In [None]:
!pip install jupyter_black
!pip install "edsnlp[ml]==0.10.5"
%reload_ext jupyter_black

# Introduction to Named Entity Reocgnition (NER) and its clinical applications

This notebook will explore the world of NER, examining the underlying concepts and techniques that make it possible and showcasing real-world applications of NER in the medical domain.

## What Is Named Entity Recognition ?

At its core, Named Entity Recognition, or NER for short, is a subtask of NLP that focuses on identifying and classifying entities within textual data. These entities encompass a diverse range of information, including names of individuals, organizations, locations, dates, numerical values, and more. NER equips machines with the ability to extract these entities, making it a fundamental tool for diverse applications across various industries.



![NER_health.png](attachment:c3276581-4fca-48db-83ae-53c6e6c1fc74.png)

From the above image, you might have gotten some ideas about what an NER model does. The model can find different entities that are present in the text, such as persons, dates, organizations, and locations. Thus NER helps in adding more meaning to the text document. In simple words, you can say that it is doing information extraction.

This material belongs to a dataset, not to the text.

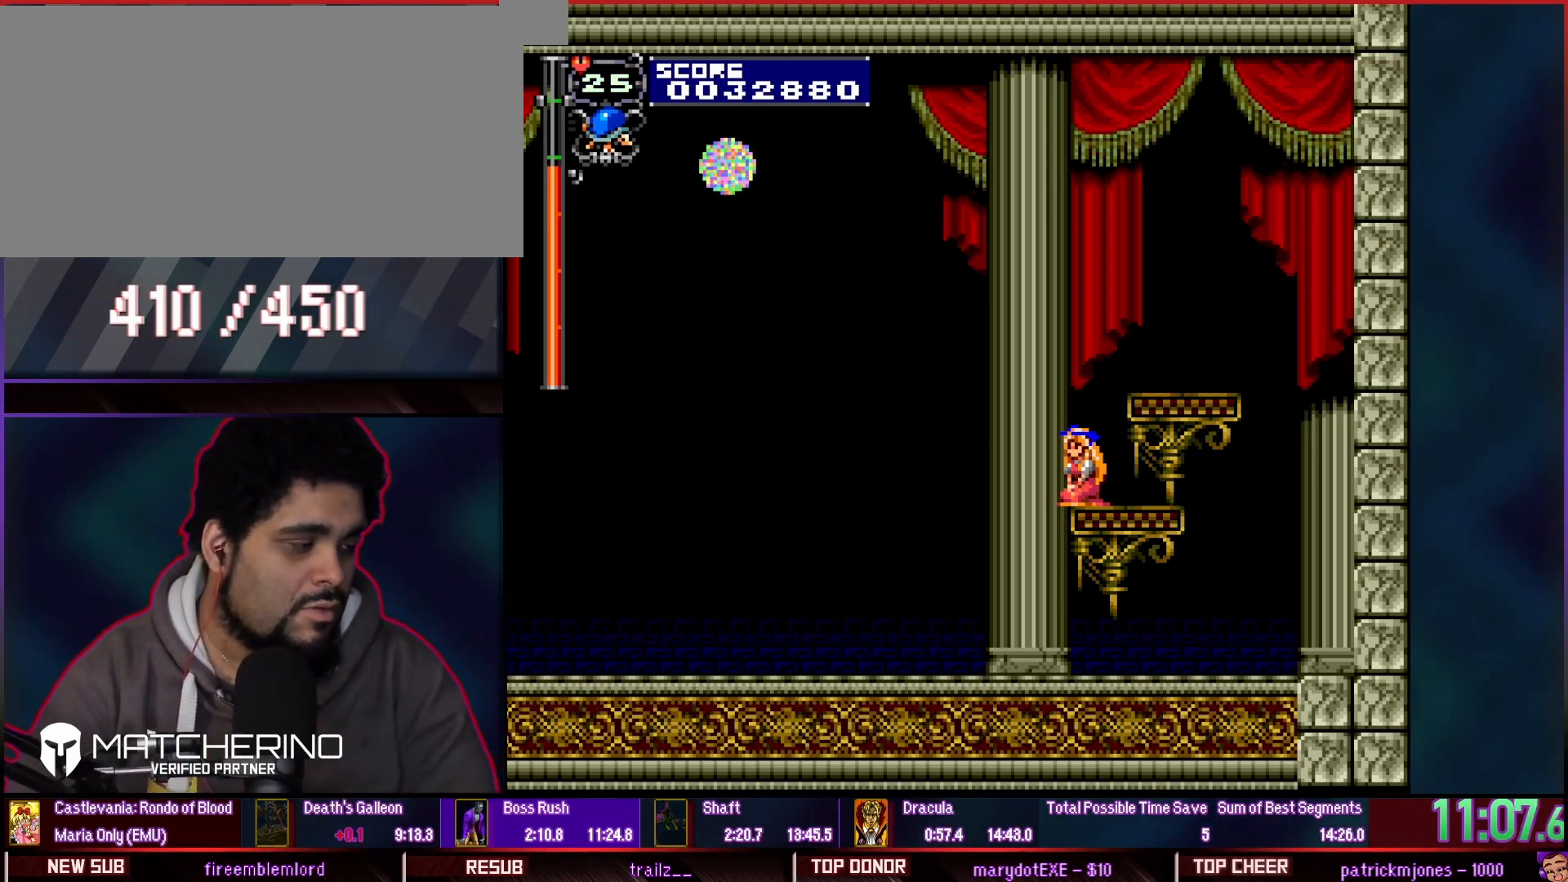
{"buttons": []}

## Task: Detecting chemicals and drugs in a medical document

The objective of this first class is to extract automatically with a NER method the chemicals and drugs from medical documents

## I. Rule-Based Approaches
Rule-based approaches are one of the earliest and simplest techniques used for named entity recognition (NER). In rule-based approaches, a set of handcrafted rules and patterns are defined to identify entities in text data.

### i. NER on one text with manual patterns


#### Introduction to Spacy

spaCy is a free, open-source library for advanced Natural Language Processing (NLP) in Python. For more information check out the [documentation](https://spacy.io/usage/spacy-101).


#### Architecture

The central data structures in spaCy are the [Language](https://spacy.io/api/language) class, the [Vocab](https://spacy.io/api/vocab) and the [Doc](https://spacy.io/api/doc) object. The `Language` class is used to process a text and turn it into a `Doc` object. It’s typically stored as a variable called `nlp`. The `Doc` object owns the **sequence of tokens** and all their annotations. The `Doc` object is constructed by the [Tokenizer](https://spacy.io/api/tokenizer), and then modified in place by the components of the pipeline.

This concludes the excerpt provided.